着物の袖を反対側の手で抑え、小さく手を振る本田さんに見送られて玄関を出る。
ああは言ったけど、本田さん洗い物して帰ってくれるんだろうなぁー…
なんだかんだ言って心の優しい人だ。きっとギルを休ませてやろうと心遣いをするに違いない。

本田さんらしいなぁ


―――


「ただいまー」


トニーさんの所で買い物を済ませ、家へ帰ってみると夕方で薄暗いというのに電気が灯されていなかった。


「ギル…?って、まだ寝てんのかよこいつ…」


朝と同じようにソファーで眠ったままのギル。
しかし、朝には無かった毛布が体の上にかけられていた。

本田さん…


「ギルちゃーん。
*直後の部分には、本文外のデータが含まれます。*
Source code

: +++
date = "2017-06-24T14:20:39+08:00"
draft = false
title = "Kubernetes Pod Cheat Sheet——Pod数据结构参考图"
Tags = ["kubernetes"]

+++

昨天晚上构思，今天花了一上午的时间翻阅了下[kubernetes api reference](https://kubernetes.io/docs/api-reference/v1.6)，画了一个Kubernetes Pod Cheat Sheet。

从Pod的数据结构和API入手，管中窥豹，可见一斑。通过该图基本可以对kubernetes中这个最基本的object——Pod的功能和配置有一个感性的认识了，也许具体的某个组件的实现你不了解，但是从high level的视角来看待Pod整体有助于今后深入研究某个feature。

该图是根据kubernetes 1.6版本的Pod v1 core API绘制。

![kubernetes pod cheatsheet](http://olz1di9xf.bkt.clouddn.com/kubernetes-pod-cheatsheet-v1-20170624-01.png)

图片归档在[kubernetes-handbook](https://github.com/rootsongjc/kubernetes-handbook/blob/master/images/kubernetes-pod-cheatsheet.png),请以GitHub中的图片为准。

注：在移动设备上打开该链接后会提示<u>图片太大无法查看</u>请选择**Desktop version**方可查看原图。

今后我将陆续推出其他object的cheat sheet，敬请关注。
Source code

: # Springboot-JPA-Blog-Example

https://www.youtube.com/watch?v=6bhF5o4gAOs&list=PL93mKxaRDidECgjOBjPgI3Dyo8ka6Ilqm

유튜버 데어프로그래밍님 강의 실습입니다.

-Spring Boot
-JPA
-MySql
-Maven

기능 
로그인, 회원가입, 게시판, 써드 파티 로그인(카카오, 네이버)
起きなさーい」

「ん゛ー…」

「マヌケ顔」


ふにふにと柔らかいほっぺを人差し指で突く。気持ちいー。寝顔だとやっぱり幼く見えるなぁ…。
いつもは我が侭でめんどくさがりでむかつくけど、寝顔はやっぱり可愛いもんだ。


「ギルベルト」


床に膝をつきそっと髪を撫でると、くすぐったそう身じろぐギル。
薄っすらと目を開けて、その赤い瞳で私を見た。


「おはよう。よく眠れた?」

「んぁ…」

「もう夕方だよ?まぁ昨日はあんたを見捨てて悪かったし、今日は家事全部私がやっとくからゆっくりしてって、うぉおおお!?」


いきなり腕を引っ張られバランスを失いギルの上へ倒れこむ。
「ぐえっ」と唸ったギルの腕が、私の腰に回っている。これじゃあ動けない。


「ギルベルトさん?動けないんですけど」

「んー…あれだ。寒いから」

「寒いから何」

「お前が肉布団になr「今から外に吊るしてやろうか?」うっ…」

「ったく…もう一枚布団持って来てあげるから。大人しくして待ってなさい」

「いやだ」

「我が侭プーかお前は」

「寒いし眠いんだよ。寝かせろバーカ」


私の体を抱きこむようにして眠りの体勢に入るギル。
って、これじゃあ晩御飯も作れないんですけど…
腰をがっちりホールドされちゃってるし動けないなぁ。

しょうがない、今日ぐらいはギルの布団になってやるのも悪くないかな。


「でも肉布団って言ったのは許さないよー。起きたら覚悟しとけよコラ」


眠るギルの頬を抓り、にやりと笑ってみせる。


それにしても…ちょっと距離が近すぎやしませんかね、これ…。